Work to complete:
A) According to the Sara Lee article, by what percentage did sales fall, and to what figure?
B) Translate this sentence from the Sara Lee article into Spanish: "The idea is to generate income for shareholders, repurchase stock and reduce debt."

Exercise text:
********************
Sara Lee (SLE) recently issued full year results. Sales fell 1% to $15.9 billion and diluted earnings fell approximately 20% to $0.72 per share. The reasons for the shortfall? According to some analysts, stagnant business. Will the spinoff help? What it will do is leave Sara Lee as primarily a food company, marketing brands such as Hillshire Farm, Jimmy Dean, Ball Park franks, Kiwi Shoe Polish, and Sanex skin brands.
Management sees the "new Sara Lee" as a smaller and more tightly focused company. Sara Lee's stock has steadily declined over the past two years, from a high of $25 per share in January 2005 and now to below $17. Coupled with a dividend that has been slashed to 2.3%, is there anything for shareholders to look forward to? If HanesBrands (HBI) performs anything like Sara Lee's former successfully spinoff, Coach, they may. Sara Lee employees will receive one HBI share for every Sara Lee share they own.
In addition, Sara Lee will receive a $2.4 billion dividend, which HanesBrands will assume as debt. The idea is to generate income for shareholders, repurchase stock and reduce debt. All possible thanks to the cash-generating prowess of its food operations. But what about growth?
********************
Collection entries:

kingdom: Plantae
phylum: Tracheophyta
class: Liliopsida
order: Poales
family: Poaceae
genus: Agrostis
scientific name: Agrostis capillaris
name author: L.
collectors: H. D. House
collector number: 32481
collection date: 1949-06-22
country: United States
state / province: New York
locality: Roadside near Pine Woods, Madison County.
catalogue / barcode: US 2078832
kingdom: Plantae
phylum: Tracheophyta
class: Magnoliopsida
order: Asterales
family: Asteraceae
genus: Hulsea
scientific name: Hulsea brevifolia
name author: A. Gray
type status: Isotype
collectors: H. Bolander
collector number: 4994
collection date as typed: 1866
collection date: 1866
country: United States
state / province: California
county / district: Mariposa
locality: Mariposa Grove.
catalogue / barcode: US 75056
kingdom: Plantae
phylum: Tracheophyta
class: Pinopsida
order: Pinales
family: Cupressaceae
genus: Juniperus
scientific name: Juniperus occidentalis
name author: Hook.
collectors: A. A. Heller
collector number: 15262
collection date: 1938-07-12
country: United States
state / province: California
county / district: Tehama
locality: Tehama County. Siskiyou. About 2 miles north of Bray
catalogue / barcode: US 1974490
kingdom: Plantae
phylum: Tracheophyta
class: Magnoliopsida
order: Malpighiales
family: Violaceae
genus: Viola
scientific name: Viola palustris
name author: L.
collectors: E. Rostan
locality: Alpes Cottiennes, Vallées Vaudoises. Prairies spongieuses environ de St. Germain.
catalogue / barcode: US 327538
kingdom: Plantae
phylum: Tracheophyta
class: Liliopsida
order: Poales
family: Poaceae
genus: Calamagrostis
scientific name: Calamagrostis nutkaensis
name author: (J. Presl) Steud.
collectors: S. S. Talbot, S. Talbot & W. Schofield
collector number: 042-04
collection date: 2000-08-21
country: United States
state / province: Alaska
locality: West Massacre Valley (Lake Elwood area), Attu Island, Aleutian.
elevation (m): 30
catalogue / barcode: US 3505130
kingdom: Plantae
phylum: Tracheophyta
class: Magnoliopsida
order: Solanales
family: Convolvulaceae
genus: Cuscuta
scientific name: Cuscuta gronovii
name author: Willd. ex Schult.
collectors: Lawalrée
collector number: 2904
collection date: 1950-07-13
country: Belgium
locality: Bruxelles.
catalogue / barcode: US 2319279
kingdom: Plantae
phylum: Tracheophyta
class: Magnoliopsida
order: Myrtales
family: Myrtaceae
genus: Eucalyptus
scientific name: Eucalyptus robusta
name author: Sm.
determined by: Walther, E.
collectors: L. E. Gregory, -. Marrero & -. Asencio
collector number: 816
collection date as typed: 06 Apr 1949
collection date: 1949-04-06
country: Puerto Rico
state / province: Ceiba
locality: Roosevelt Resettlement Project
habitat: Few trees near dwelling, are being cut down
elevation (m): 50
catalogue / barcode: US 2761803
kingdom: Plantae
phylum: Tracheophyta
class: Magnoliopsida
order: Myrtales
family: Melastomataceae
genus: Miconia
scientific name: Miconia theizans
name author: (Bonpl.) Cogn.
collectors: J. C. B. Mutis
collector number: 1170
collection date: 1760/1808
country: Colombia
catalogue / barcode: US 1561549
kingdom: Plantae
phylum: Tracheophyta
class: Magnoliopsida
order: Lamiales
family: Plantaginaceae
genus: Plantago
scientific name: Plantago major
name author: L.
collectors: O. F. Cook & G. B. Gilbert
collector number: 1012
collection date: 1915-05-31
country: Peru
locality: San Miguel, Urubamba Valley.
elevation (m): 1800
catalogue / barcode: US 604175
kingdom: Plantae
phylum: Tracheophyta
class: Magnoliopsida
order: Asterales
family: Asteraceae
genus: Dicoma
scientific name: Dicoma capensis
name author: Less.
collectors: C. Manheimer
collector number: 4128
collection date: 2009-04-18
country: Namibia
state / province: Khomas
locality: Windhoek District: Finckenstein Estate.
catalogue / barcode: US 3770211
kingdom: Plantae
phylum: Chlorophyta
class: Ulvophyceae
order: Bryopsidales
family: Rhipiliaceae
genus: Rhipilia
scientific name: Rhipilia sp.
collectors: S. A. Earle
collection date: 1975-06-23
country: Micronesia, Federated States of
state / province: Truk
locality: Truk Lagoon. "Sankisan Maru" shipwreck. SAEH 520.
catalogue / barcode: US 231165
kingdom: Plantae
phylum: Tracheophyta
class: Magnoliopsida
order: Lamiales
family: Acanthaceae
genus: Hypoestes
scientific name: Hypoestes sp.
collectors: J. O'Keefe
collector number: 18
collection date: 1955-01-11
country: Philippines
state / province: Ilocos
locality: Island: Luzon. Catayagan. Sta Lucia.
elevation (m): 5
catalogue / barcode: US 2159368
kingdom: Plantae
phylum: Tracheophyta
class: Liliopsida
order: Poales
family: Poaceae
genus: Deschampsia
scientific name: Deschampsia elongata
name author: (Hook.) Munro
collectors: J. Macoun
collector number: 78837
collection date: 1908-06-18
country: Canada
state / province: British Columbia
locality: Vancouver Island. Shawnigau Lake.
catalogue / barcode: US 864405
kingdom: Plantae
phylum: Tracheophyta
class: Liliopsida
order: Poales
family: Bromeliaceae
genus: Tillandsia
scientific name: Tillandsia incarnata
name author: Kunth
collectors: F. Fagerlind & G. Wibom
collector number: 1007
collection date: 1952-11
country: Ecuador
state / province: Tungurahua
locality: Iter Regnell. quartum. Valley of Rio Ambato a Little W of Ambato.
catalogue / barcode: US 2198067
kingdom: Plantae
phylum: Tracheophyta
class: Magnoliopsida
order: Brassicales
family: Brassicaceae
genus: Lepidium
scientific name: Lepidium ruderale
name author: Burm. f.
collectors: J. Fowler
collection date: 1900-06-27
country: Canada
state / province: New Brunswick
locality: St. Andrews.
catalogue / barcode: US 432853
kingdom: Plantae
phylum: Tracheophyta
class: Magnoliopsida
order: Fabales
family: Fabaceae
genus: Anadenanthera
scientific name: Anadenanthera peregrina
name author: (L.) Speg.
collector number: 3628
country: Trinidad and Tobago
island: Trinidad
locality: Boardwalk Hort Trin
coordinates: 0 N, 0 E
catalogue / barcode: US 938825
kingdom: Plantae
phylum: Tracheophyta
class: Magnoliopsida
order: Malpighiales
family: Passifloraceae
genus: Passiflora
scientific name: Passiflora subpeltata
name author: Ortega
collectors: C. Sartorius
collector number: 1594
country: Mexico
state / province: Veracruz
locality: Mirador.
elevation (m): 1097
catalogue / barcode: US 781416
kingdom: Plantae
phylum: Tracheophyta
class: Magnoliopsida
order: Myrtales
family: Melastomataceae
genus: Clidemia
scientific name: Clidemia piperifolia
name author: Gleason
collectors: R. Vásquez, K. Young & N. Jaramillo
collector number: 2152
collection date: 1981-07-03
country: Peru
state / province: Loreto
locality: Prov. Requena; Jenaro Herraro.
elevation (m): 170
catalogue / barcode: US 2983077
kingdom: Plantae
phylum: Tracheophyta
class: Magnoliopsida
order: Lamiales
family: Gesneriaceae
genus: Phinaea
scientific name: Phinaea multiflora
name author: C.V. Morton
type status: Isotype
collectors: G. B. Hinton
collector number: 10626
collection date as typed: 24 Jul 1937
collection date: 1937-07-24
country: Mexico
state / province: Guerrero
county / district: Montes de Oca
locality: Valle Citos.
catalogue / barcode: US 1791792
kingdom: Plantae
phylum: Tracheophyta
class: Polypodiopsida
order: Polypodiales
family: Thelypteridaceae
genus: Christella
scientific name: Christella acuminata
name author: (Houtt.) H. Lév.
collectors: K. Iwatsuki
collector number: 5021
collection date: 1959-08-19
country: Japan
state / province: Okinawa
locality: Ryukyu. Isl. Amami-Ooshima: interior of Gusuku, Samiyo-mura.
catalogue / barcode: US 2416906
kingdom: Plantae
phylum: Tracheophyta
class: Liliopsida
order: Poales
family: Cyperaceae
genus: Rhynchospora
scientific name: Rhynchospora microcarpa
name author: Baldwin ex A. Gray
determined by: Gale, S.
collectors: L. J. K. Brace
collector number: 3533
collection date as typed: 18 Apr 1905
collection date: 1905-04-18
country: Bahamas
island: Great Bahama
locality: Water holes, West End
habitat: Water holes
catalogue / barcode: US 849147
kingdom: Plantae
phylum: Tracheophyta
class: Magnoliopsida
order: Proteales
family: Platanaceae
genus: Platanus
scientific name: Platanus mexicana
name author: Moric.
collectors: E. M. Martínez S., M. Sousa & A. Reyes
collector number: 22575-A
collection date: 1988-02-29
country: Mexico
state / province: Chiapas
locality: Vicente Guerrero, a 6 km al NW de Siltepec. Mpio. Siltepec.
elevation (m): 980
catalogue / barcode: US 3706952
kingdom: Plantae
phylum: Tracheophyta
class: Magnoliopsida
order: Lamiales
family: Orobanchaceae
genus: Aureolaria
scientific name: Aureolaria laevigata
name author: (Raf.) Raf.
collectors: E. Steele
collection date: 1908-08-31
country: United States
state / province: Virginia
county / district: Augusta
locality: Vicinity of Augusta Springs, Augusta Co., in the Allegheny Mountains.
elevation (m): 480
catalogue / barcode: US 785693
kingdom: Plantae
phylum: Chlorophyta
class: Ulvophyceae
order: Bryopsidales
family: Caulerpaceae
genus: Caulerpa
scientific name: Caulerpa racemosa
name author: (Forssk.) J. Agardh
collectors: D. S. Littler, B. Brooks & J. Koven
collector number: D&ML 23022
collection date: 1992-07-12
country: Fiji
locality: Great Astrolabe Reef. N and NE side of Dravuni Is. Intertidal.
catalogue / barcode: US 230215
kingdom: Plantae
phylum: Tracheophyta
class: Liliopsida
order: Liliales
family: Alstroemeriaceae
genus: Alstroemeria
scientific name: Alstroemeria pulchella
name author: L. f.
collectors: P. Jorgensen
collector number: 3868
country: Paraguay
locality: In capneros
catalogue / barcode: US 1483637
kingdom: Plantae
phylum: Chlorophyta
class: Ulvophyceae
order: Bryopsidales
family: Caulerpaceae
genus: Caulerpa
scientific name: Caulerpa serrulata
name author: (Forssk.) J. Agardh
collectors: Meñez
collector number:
********************
Exercise answers:
A) Sales fell 1% to $15.9 billion.

B) La idea es generar ingresos para los accionistas, recomprar acciones y reducir la deuda.